Ethereum co-founder Vitalik Buterin used his appearance at Devconnect Argentina to argue that the failure of FTX demonstrated the risks of centralized control in crypto platforms. He said the exchange’s collapse came from decisions made by a small group, which contrasted sharply with Ethereum’s open governance structure. His remarks came as Ethereum’s price continued sliding, with ETH dropping below $3,000 after falling 39% since August. 

Buterin Points to Centralized Failures at FTX

Buterin began his address by referencing a public quote from former FTX CEO Sam Bankman-Fried. He said the exchange’s operations moved in a very different direction from the image its leadership presented. 

According to him, FTX required users to trust a small decision-making circle that controlled customer funds without transparent oversight. He then pointed to court findings that described how FTX transferred billions in customer assets to Alameda Research to offset losses. 

That detail introduced his focus on the consequences of those concealed transfers. The case eventually led to Bankman-Fried’s 25-year sentence for fraud, money laundering, and conspiracy.

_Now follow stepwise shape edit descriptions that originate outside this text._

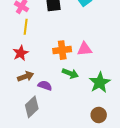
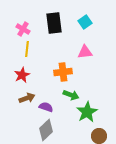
pink triangle: (84, 49) -> (85, 52), moved
green star: (100, 83) -> (87, 112), moved
gray diamond: (32, 107) -> (46, 130), moved

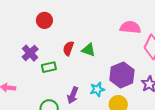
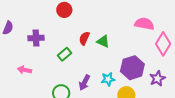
purple cross: (30, 53) -> (36, 38), moved, turned 35
green rectangle: (49, 67) -> (64, 54), turned -32

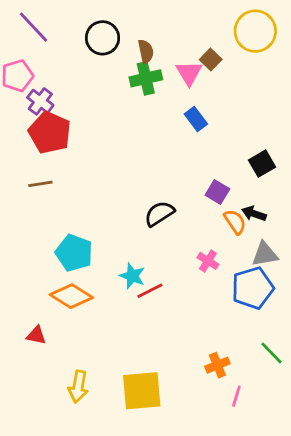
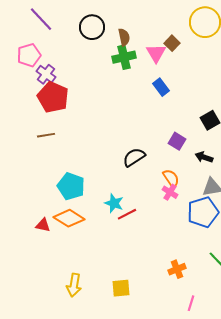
orange semicircle: (235, 222) -> (171, 178), moved
red triangle: (36, 335) -> (43, 225), moved
yellow square: (142, 391) -> (121, 288), size x0.6
pink line: (236, 396) -> (191, 303), moved

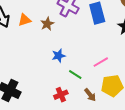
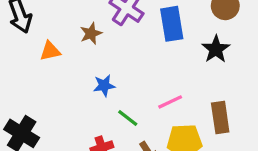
orange triangle: (24, 20) -> (50, 51), moved

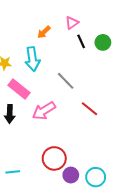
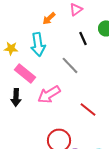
black line: (81, 41) -> (83, 38), moved
red line: (89, 109) -> (88, 109), moved

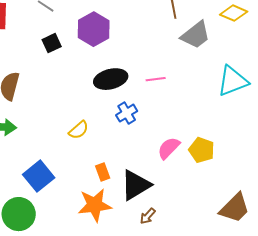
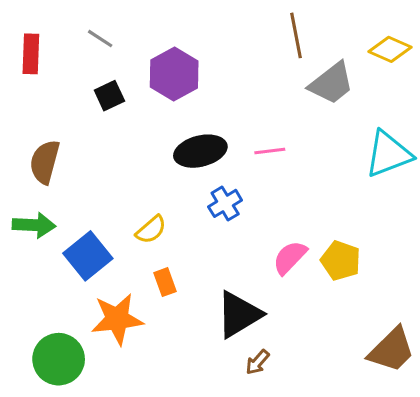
orange rectangle: (103, 172) -> (165, 282), moved
blue square: (39, 176) -> (88, 256), moved
orange star: (95, 205) -> (117, 319), moved

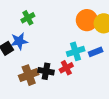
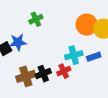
green cross: (28, 18) -> (36, 19), moved
black cross: (46, 71) -> (43, 74), turned -35

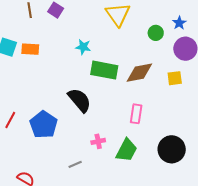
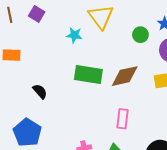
cyan star: (83, 47) -> (74, 35), moved
black semicircle: (79, 100) -> (40, 91), moved, size x0.6

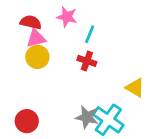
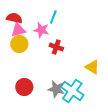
pink star: (67, 17) -> (41, 30), moved
cyan line: (90, 34) -> (53, 17), moved
red circle: (27, 121) -> (24, 87), moved

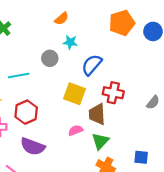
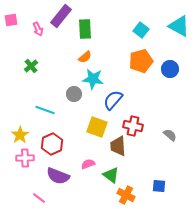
cyan star: (70, 42) -> (93, 79), size x1.5
cyan line: (19, 76) -> (45, 110), turned 30
gray semicircle: (153, 102) -> (170, 135), turned -88
pink semicircle: (76, 130) -> (88, 164), moved
green triangle: (100, 141) -> (111, 175), moved, turned -36

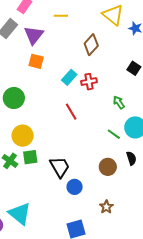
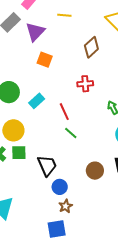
orange square: (36, 61) -> (45, 60), moved
cyan rectangle: (69, 77) -> (37, 101), moved
green line: (114, 134) -> (71, 133), moved
brown star: (106, 207) -> (66, 206), moved

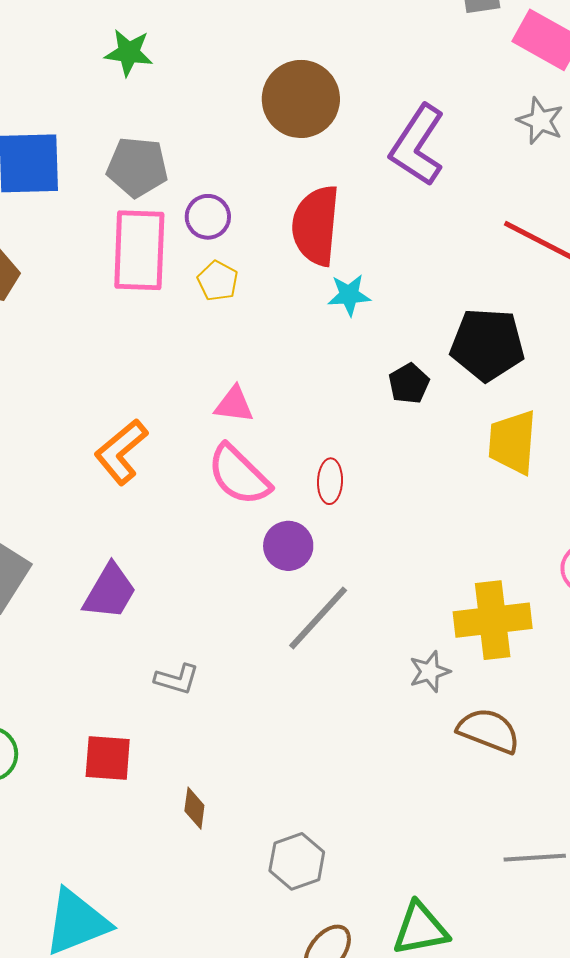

These events shaped Buterin’s argument that FTX reflected the vulnerabilities of centralized custody. He said the structure left users unaware of critical decisions until consequences emerged.

Ethereum Governance Built Around Public Review

Buterin then changed to Ethereum’s structure. He said the network depends on proposals reviewed and debated by contributors across the ecosystem. That process, he explained, reduces dependence on any single authority and allows for public scrutiny at every stage.

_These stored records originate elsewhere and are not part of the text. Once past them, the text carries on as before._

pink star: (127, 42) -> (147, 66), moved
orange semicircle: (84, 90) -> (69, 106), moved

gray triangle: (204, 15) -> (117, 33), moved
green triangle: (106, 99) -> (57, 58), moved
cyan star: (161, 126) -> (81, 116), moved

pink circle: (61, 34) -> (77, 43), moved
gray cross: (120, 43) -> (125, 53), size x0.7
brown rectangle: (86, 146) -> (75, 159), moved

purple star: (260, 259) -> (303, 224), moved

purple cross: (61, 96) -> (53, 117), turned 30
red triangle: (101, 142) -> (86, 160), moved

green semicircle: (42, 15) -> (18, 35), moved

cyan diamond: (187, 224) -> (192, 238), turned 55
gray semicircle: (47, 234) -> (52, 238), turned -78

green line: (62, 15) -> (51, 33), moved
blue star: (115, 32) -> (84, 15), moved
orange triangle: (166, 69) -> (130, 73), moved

Each upgrade, he said, moves through testing phases and community discussion. This explanation changed the conversation to how investors behave following the FTX collapse. Buterin noted increased skepticism toward centralized exchanges among traders.

He noted rising use of decentralized exchanges and referenced Hyperliquid, a platform that appeared after FTX’s failure. Hyperliquid founder Jeff Yan said the collapse encouraged users to choose systems that do not rely on one operator.

Community-Based Networks 

Buterin emphasized that Ethereum operates as a community instead of a company. He explained that traditional companies concentrate decision-making through a central hub, while communities distribute responsibility. This structure, he said, makes hidden actions less feasible.

He added that the difference also aligned with broader shifts across the sector. The rise of decentralized exchanges, he said, connected directly to Ethereum’s long-standing approach to open participation.